#### [Extracted text]

==================================================

Species known as the Japanese carpenter ant

Camponotus japonicus, commonly known as the Japanese carpenter ant, is a species of ant native to eastern Asia. It is black, and one of the largest ants. A nest has about ten to thousands of individuals, and it can be a pest when it enters households or protects aphids. There are several subspecies of this ant in different areas of Asia, with the largest of the species being located in northern China.

==Appearance==
The queen is black but has microscopic brown hair protruding from the thorax and abdomen. They are 17 millimeters long. Before mating, the queen has four transparent brown wings supported by brown veins.
The 12-millimeter-long male has a longer and straighter antennae and a slimmer body. Unlike the workers, both the queen and the male have three ocelli.

The workers are divided into three subcastes based on their size, which varies from 6 to 15 millimeters. The largest subcaste of workers is also called the soldier.

== Sensilla ==
The ant has sensilla, which can recognize CHC-mixtures from non-nestmates, to which it can be aggressive.

==================================================

#### [Data extract]
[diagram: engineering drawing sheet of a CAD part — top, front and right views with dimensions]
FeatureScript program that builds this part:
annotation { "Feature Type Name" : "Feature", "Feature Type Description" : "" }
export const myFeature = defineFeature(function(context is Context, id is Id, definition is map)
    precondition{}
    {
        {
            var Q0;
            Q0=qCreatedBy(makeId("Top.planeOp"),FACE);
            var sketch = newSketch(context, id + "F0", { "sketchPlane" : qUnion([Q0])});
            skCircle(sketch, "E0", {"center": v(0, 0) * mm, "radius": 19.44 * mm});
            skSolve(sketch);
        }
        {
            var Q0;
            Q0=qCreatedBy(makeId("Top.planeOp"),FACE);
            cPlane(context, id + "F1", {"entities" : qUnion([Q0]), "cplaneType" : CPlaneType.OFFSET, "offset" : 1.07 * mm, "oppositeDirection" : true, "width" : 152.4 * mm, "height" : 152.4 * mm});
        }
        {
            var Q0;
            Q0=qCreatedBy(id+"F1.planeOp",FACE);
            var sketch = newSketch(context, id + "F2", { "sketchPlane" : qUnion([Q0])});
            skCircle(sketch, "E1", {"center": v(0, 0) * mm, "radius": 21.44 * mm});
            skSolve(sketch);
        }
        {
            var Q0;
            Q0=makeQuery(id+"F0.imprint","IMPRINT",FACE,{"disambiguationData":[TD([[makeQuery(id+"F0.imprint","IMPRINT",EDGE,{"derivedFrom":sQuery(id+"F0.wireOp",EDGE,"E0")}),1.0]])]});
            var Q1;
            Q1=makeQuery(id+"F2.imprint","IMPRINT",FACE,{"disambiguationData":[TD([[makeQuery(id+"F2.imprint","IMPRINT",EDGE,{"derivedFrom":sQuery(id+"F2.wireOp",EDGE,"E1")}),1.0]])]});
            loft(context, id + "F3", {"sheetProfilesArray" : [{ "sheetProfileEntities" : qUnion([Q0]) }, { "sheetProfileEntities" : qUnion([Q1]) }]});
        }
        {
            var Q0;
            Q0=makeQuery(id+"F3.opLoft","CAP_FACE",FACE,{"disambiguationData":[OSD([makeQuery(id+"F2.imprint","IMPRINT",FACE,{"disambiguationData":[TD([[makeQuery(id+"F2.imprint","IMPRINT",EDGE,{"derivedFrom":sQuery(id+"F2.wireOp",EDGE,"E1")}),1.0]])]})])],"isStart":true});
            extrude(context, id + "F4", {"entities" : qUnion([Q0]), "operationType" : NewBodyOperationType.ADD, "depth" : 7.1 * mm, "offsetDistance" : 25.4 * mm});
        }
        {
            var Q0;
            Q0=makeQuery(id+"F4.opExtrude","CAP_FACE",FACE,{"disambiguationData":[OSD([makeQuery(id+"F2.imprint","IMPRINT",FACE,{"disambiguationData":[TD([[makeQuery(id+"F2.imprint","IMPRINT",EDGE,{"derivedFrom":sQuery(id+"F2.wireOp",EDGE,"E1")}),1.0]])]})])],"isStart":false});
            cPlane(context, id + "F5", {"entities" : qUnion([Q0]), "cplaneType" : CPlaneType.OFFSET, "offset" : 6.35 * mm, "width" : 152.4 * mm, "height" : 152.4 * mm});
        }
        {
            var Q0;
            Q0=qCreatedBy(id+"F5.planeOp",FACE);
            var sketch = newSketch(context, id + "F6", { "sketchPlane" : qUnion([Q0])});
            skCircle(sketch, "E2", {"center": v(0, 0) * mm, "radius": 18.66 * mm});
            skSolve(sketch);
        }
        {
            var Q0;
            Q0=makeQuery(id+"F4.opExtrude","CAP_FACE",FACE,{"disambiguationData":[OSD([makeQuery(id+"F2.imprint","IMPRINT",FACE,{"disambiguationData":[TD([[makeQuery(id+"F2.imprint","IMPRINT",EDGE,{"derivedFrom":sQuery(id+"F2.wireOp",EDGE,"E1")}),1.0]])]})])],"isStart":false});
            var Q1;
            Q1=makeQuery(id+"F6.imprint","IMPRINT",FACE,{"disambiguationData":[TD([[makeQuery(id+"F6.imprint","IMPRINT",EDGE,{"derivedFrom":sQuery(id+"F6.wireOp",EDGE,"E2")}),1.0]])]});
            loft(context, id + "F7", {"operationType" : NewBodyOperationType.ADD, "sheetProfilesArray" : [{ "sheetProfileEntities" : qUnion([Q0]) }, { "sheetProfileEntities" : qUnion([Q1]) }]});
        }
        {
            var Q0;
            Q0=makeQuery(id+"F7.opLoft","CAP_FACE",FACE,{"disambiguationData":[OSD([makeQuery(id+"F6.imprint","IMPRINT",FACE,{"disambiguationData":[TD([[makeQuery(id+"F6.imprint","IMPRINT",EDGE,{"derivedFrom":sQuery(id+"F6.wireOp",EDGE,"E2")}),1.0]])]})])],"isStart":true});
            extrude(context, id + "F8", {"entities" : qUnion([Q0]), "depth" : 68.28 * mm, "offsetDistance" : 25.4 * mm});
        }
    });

==================================================

#### [Requirement]
Resume the text on the Japanese carpenter ant, starting after its last sentence.

#### [Written answer]
==Range==
Camponotus japonicus inhabits a wide range, including Japan, Korea, Pakistan, Iran, the Philippines, China, Mongolia and Russia (Siberia). It was first identified in India in the state of Arunachal Pradesh in the Tawang district near Kitpi Lake, at an elevation of 1700 meters.

==Parasitism==
This ant serves as a host species for the parasite, Niphanda fusca. The butterfly species will release cuticular hydrocarbons (CHCs) that mimic the CHC of the adult male ant. The ant will then adopt the third instar larva of N. fusca into its nest, feed it mouth-to-mouth, and raise it on its own. This behavior is an example of brood parasitism and obligate parasitism.

It hosts Polyrhachis lamellidens as a parasite too.